* [Directions for this task]: Range to reproduce from the entries below: the line with "principle of dependent", the line with "awareness. When we", and every line in between. Give them exactly and give nothing else.
Top of Records provided
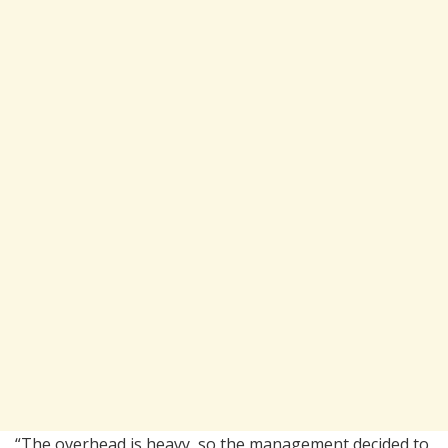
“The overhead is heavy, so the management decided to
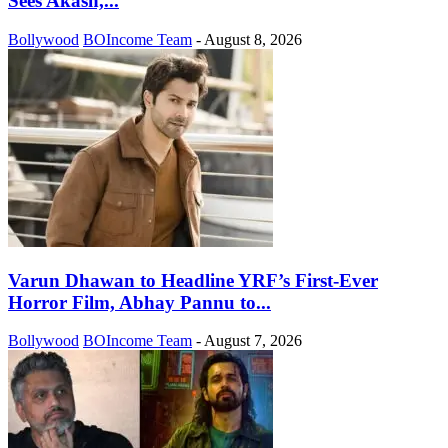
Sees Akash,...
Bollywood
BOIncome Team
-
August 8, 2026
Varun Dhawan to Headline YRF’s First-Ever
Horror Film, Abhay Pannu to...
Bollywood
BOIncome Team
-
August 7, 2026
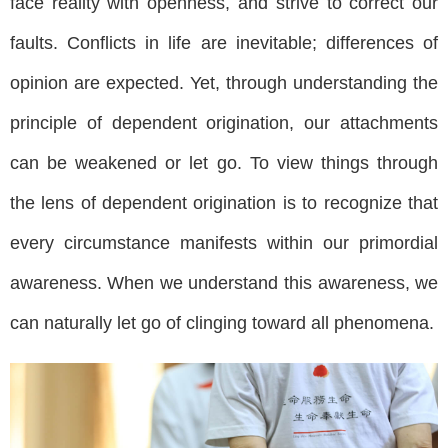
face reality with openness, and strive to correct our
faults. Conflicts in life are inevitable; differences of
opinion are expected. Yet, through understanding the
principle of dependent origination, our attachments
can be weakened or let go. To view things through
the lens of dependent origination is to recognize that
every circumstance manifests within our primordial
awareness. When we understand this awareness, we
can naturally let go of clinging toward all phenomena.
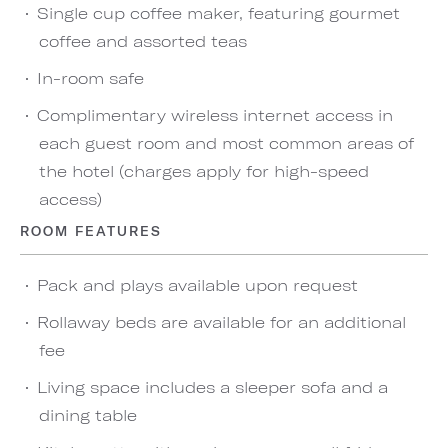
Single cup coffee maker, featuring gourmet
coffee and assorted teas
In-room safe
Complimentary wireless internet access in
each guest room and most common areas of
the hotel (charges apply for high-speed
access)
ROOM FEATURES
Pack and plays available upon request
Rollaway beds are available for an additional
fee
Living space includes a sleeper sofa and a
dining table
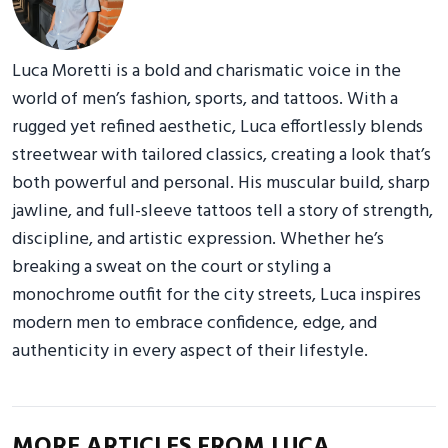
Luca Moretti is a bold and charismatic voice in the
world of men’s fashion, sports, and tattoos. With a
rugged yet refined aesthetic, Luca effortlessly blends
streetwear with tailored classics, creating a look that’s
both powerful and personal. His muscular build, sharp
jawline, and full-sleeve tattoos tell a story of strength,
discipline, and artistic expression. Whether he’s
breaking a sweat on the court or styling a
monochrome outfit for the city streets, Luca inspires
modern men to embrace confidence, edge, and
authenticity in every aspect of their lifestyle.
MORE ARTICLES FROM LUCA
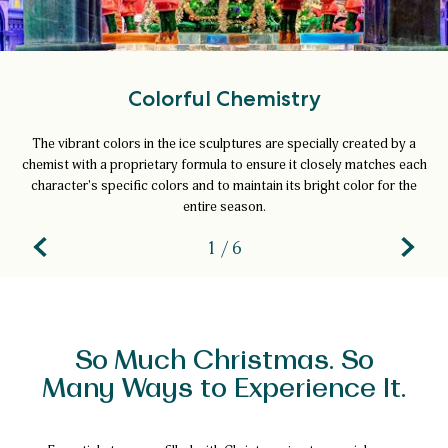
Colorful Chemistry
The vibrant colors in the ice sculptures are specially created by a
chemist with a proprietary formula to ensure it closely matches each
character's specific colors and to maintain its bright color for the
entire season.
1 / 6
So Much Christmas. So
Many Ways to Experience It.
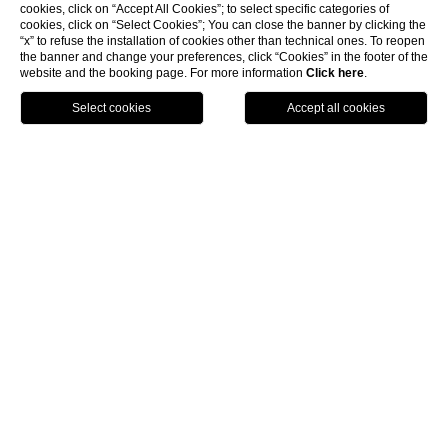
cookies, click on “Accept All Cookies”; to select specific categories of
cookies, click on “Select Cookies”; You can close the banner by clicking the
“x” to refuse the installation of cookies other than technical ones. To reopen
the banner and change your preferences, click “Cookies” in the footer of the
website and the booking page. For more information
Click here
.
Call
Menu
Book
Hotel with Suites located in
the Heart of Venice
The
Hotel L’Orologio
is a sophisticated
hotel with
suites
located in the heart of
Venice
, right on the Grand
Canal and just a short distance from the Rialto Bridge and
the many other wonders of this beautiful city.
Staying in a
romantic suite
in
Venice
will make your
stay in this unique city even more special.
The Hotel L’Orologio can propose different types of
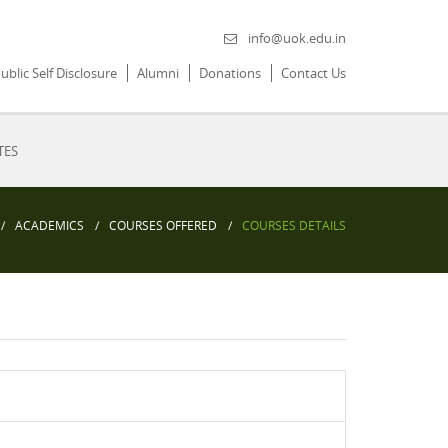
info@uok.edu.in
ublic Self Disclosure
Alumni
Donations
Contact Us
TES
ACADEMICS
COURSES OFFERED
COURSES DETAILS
Bottom of Records provided
* [Finished exercise]:
principle of dependent origination, our attachments
can be weakened or let go. To view things through
the lens of dependent origination is to recognize that
every circumstance manifests within our primordial
awareness. When we understand this awareness, we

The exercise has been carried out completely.